Post by calande » 2007/11/20 22:38:50

I built a more "official" tutorial on how to tweak fontconfig to have sharp fonts like Windows XP's default configuration. It's basically a set of XML files with the Microsoft fonts: http://www.sharpfonts.com/
Please don't screem at me if you dislike Microsoft and its fonts :P

Lenard
Posts: 2283
Joined: 2005/11/29 02:35:25
Location: Indiana

How to Have Sharp Fonts the Windows Way

Post by Lenard » 2007/11/20 23:09:20

Or install the webcore-fonts and webcore-fonts-vista noarch rpm packages from:

http://freshmeat.net/projects/msfonts/

FunkyRes
Posts: 80
Joined: 2007/11/24 07:35:21

Re: How to Have Sharp Fonts the Windows Way

Post by FunkyRes » 2007/11/25 18:43:29

Fonts are a topic I like :)

If you use LaTeX - the type 1 Lucida fonts sold by tug do nicely in /usr/share/fonts
If you are lucky, thrift stores sometimes have "Microsoft Font Pack for Windows 3.1" collecting dust, dirt cheap, which includes the ttf versions of those same Lucida fonts.
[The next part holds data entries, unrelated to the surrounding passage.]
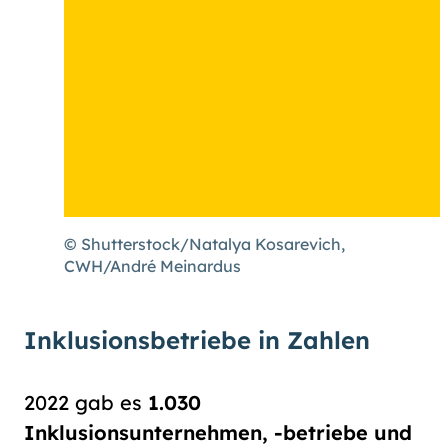
© Shutterstock/Natalya Kosarevich,
CWH/André Meinardus
Inklusionsbetriebe in Zahlen
2022 gab es
1.030
Inklusionsunternehmen, -betriebe und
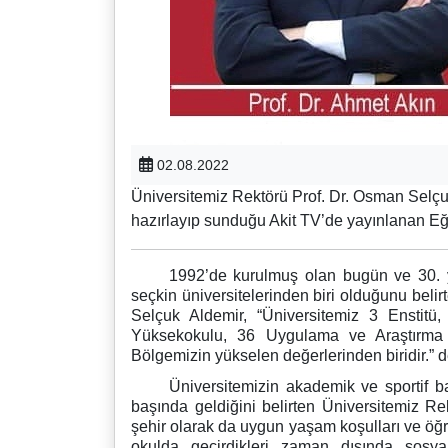
02.08.2022
Üniversitemiz Rektörü Prof. Dr. Osman Selçu
hazırlayıp sunduğu Akit TV’de yayınlanan Eğ
1992’de kurulmuş olan bugün ve 30. y
seçkin üniversitelerinden biri olduğunu bel
Selçuk Aldemir, “Üniversitemiz 3 Enstitü
Yüksekokulu, 36 Uygulama ve Araştırma 
Bölgemizin yükselen değerlerinden biridir.” d
Üniversitemizin akademik ve sportif baş
başında geldiğini belirten Üniversitemiz R
şehir olarak da uygun yaşam koşulları ve öğr
okulda geçirdikleri zaman dışında sosyal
They are compressed in some weird MS compression with file names ending in .tt_ - I forget what program I used to decompress them, I've got it somewhere here. I picked up the font pack for $3.00 - and got some other fonts with it, but those fonts were the deal maker for me.

Palatino Linotype is a must - just for the all the characters it has, especially it's polytonic Greek. I don't know where to get it cheap but I got it from myfonts.com. Get all four faces if you can.

Be careful of .otf fonts - they sound tempting because they are T1 outline so you would think they would work better in Linux than the .ttf flavored OpenType fonts - but they don't, they display OK in fontconfig aware apps but almost nothing knows how to print them. Some fontconfig apps (ie AbiWord) rightfully blacklist them because they know they can't print them.

Adobe still sells the Base35 fonts in Type 1 but it is difficult to find on their website. Yes, we have the URW that are free, but I can tell the difference and prefer the Base35. Unfortunately, fontconfig doesn't handle them properly because of how they are named internally. I think it is a bug, it should handle the Base35 properly - but it doesn't. Helvetica is where it screws up. If memory serves me, it is the Helvetica Narrow faces. I bought the ttf versions of Helvetica for screen though, so I'm all good. I just use the Type1 in LaTeX.

The URW clones are named in the way fontconfig likes them as far as family and weight goes. Thus - while they are metric compatible clones, they are different in how they are named - and that bothers me a little. I guess it shouldn't.

Lucida Mono is the closest thing to the wonderful Apple font Monaco (same designer) - and is available in all four standard faces (Monaco is only available in Roman). When I grabbed them (myfonts.com) they were available in Type 1 - perfect for use with LaTeX - but I think they only have otf there now.

Lucida Mono also is funny with fontconfig due to the way they are named internally - I use it as my default monospace font for just about everything, it's really frustrating because font-config will fake embolden rather than use the real bold that's sitting right there just begging to be used.

I probably should look at a modern version of fontconfig - I'm still running FC6 as my desktop.
Doulis SIL also has some very nice fonts if you are into foreign character sets, some of them have been released with an open license. Free is always good.

The best ttf symbol font I've found is Symbol Proportional BT - it's not metric compat with Adobe Symbol, but it's a nice looking font, very well designed. Like many of the fonts I like though, it is commercial.